Beginning April, some new requirements pertaining to mutual funds (MFs) will come into effect, which mutual fund investors must comply with. Here are four such rules:

Representational Image

(1.) Nomination: By March 31, investors must declare a nominee, or opt out if they do not wish to have a nominee. In either case, however, an individual’s investments will be frozen if a nominee is not declared, or if the person does not opt out of declaring one. Also, they will not be allowed to go for redemptions.

It should also be noted that for investments made through demat accounts, nominee details must be updated through brokerage.

(2.) PAN-Aadhaar link: If the two documents are not linked by the end of the month, PAN will become inoperative. This, in turn, will impact all processes where PAN is required, including a customer’s Know Your Customer (KYC) profile, which will become ‘invalid.’
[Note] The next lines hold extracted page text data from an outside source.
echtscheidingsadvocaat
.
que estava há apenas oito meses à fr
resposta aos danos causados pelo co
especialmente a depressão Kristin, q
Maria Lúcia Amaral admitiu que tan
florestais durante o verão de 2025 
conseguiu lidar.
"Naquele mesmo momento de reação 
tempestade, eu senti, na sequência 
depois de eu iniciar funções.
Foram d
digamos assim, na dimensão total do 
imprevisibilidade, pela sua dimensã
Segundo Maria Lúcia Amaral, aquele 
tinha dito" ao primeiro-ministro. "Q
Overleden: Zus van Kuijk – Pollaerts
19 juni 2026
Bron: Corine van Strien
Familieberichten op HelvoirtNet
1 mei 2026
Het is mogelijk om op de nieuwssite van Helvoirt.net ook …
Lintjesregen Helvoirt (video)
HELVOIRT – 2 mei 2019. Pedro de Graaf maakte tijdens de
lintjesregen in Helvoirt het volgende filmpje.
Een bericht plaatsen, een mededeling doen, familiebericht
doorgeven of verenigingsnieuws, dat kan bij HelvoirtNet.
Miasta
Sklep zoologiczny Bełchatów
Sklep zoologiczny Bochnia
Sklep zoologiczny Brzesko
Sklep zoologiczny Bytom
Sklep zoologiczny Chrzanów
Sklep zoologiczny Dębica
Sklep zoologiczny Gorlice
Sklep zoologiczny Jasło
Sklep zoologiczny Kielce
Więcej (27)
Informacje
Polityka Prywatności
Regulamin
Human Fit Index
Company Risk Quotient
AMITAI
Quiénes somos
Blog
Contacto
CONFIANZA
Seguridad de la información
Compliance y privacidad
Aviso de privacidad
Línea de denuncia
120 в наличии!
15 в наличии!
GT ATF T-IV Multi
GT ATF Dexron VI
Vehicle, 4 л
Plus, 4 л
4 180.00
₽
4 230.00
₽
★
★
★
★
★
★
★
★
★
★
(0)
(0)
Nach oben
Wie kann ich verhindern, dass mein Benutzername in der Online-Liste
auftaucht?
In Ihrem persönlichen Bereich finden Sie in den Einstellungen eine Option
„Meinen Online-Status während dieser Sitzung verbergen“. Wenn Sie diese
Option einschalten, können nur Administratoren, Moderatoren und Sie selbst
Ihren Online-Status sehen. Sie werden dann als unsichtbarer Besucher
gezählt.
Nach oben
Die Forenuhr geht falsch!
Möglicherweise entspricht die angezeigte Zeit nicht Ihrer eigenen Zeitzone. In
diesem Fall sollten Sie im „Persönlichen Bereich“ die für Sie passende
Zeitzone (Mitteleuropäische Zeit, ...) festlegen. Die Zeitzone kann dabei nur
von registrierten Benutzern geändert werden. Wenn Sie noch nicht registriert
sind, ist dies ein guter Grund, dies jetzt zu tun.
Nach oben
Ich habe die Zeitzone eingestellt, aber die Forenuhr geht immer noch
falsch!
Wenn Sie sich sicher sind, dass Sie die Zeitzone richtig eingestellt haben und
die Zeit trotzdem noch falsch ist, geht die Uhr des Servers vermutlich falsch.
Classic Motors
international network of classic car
(3.) One-time password: Earlier, the Securities and Exchange Board of India (Sebi) had mandated a one-time password (OTP) (sent on registered email address) and phone number, for the purpose of redeeming investments. From the first of next month, this facility will be extended for making investments as well.

(4.) Revalidating KYC: For those who used Aadhaar as an officially valid documents (OVD) before November 1 last year, the KYC registration agencies (KRAs) must revalidate such KYCs before April 30. Sebi’s latest circular mandates that KYC records of all customers with Aadhaar as an OVD, shall be validated within a period of 180 days, starting November 1, with the cut-off date extended from July 1, 2022.